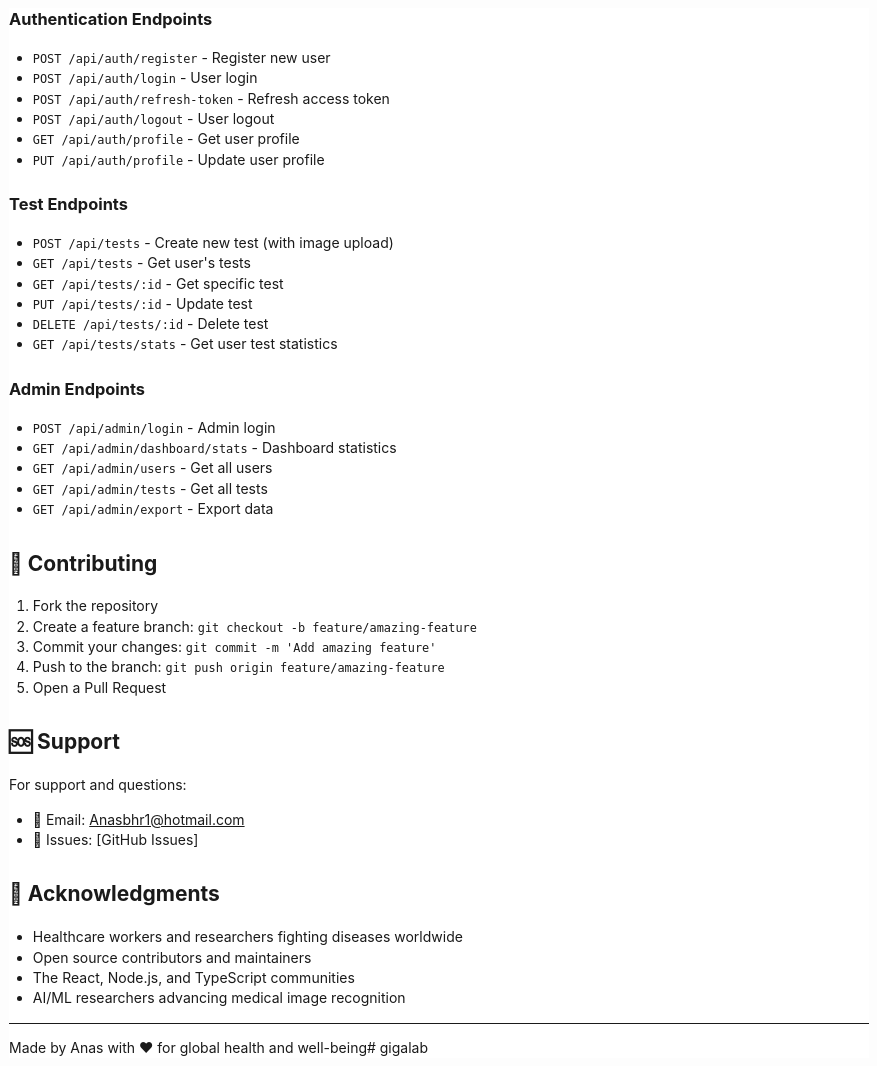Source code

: ### Authentication Endpoints
- `POST /api/auth/register` - Register new user
- `POST /api/auth/login` - User login
- `POST /api/auth/refresh-token` - Refresh access token
- `POST /api/auth/logout` - User logout
- `GET /api/auth/profile` - Get user profile
- `PUT /api/auth/profile` - Update user profile

### Test Endpoints
- `POST /api/tests` - Create new test (with image upload)
- `GET /api/tests` - Get user's tests
- `GET /api/tests/:id` - Get specific test
- `PUT /api/tests/:id` - Update test
- `DELETE /api/tests/:id` - Delete test
- `GET /api/tests/stats` - Get user test statistics

### Admin Endpoints
- `POST /api/admin/login` - Admin login
- `GET /api/admin/dashboard/stats` - Dashboard statistics
- `GET /api/admin/users` - Get all users
- `GET /api/admin/tests` - Get all tests
- `GET /api/admin/export` - Export data

## 🤝 Contributing

1. Fork the repository
2. Create a feature branch: `git checkout -b feature/amazing-feature`
3. Commit your changes: `git commit -m 'Add amazing feature'`
4. Push to the branch: `git push origin feature/amazing-feature`
5. Open a Pull Request

## 🆘 Support

For support and questions:
- 📧 Email: Anasbhr1@hotmail.com
- 🐛 Issues: [GitHub Issues]

## 🙏 Acknowledgments

- Healthcare workers and researchers fighting diseases worldwide
- Open source contributors and maintainers
- The React, Node.js, and TypeScript communities
- AI/ML researchers advancing medical image recognition

---

Made by Anas with ❤️ for global health and well-being# gigalab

#####

_Assigned task_.
Copy all entries exactly; skip pictures.

_The answer_.
Source code

: ### Authentication Endpoints
- `POST /api/auth/register` - Register new user
- `POST /api/auth/login` - User login
- `POST /api/auth/refresh-token` - Refresh access token
- `POST /api/auth/logout` - User logout
- `GET /api/auth/profile` - Get user profile
- `PUT /api/auth/profile` - Update user profile

### Test Endpoints
- `POST /api/tests` - Create new test (with image upload)
- `GET /api/tests` - Get user's tests
- `GET /api/tests/:id` - Get specific test
- `PUT /api/tests/:id` - Update test
- `DELETE /api/tests/:id` - Delete test
- `GET /api/tests/stats` - Get user test statistics

### Admin Endpoints
- `POST /api/admin/login` - Admin login
- `GET /api/admin/dashboard/stats` - Dashboard statistics
- `GET /api/admin/users` - Get all users
- `GET /api/admin/tests` - Get all tests
- `GET /api/admin/export` - Export data

## 🤝 Contributing

1. Fork the repository
2. Create a feature branch: `git checkout -b feature/amazing-feature`
3. Commit your changes: `git commit -m 'Add amazing feature'`
4. Push to the branch: `git push origin feature/amazing-feature`
5. Open a Pull Request

## 🆘 Support

For support and questions:
- 📧 Email: Anasbhr1@hotmail.com
- 🐛 Issues: [GitHub Issues]

## 🙏 Acknowledgments

- Healthcare workers and researchers fighting diseases worldwide
- Open source contributors and maintainers
- The React, Node.js, and TypeScript communities
- AI/ML researchers advancing medical image recognition

---

Made by Anas with ❤️ for global health and well-being# gigalab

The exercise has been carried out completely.